> [Aim of the exercise]
Print out every line of the material exactly. Include no pictures.

> [Provided data]
- Opening Delimiter -
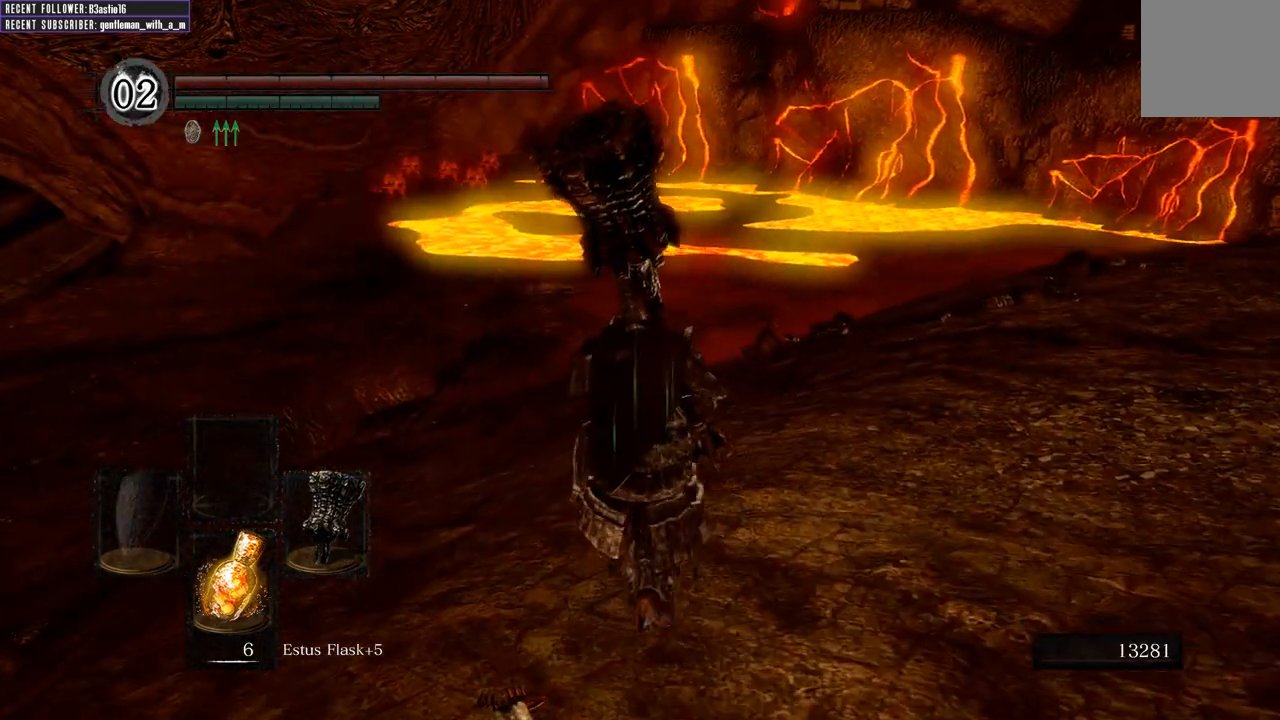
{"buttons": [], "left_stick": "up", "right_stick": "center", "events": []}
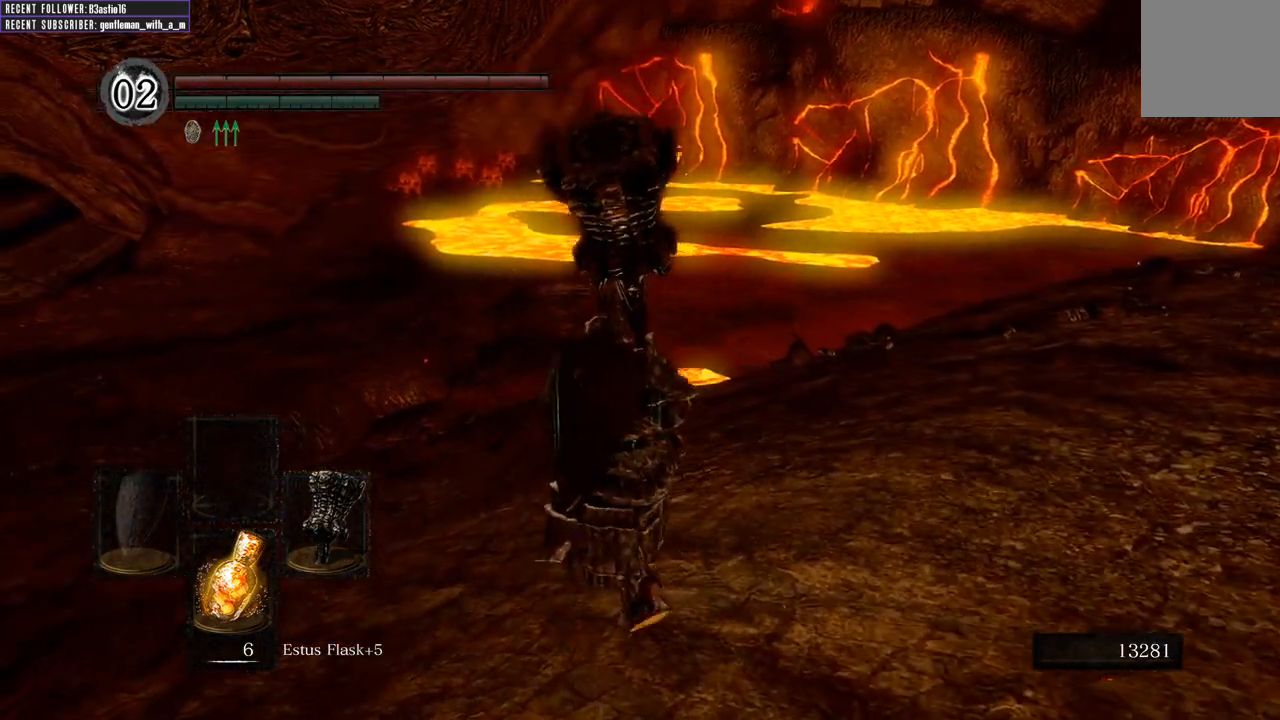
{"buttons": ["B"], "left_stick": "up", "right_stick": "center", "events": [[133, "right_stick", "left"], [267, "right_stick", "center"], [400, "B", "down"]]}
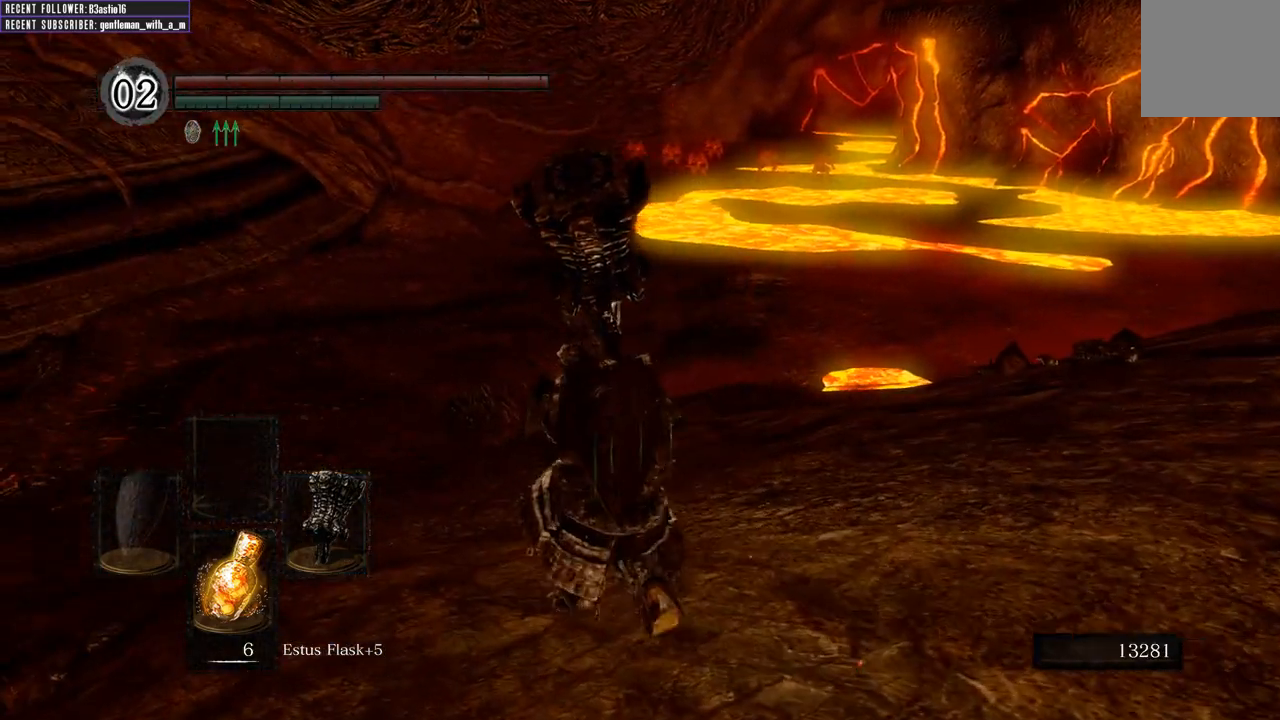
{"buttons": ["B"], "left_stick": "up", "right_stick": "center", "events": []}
- Closing Delimiter -
> [Your solution]
{"buttons": [], "left_stick": "up", "right_stick": "center", "events": []}
{"buttons": ["B"], "left_stick": "up", "right_stick": "center", "events": [[133, "right_stick", "left"], [267, "right_stick", "center"], [400, "B", "down"]]}
{"buttons": ["B"], "left_stick": "up", "right_stick": "center", "events": []}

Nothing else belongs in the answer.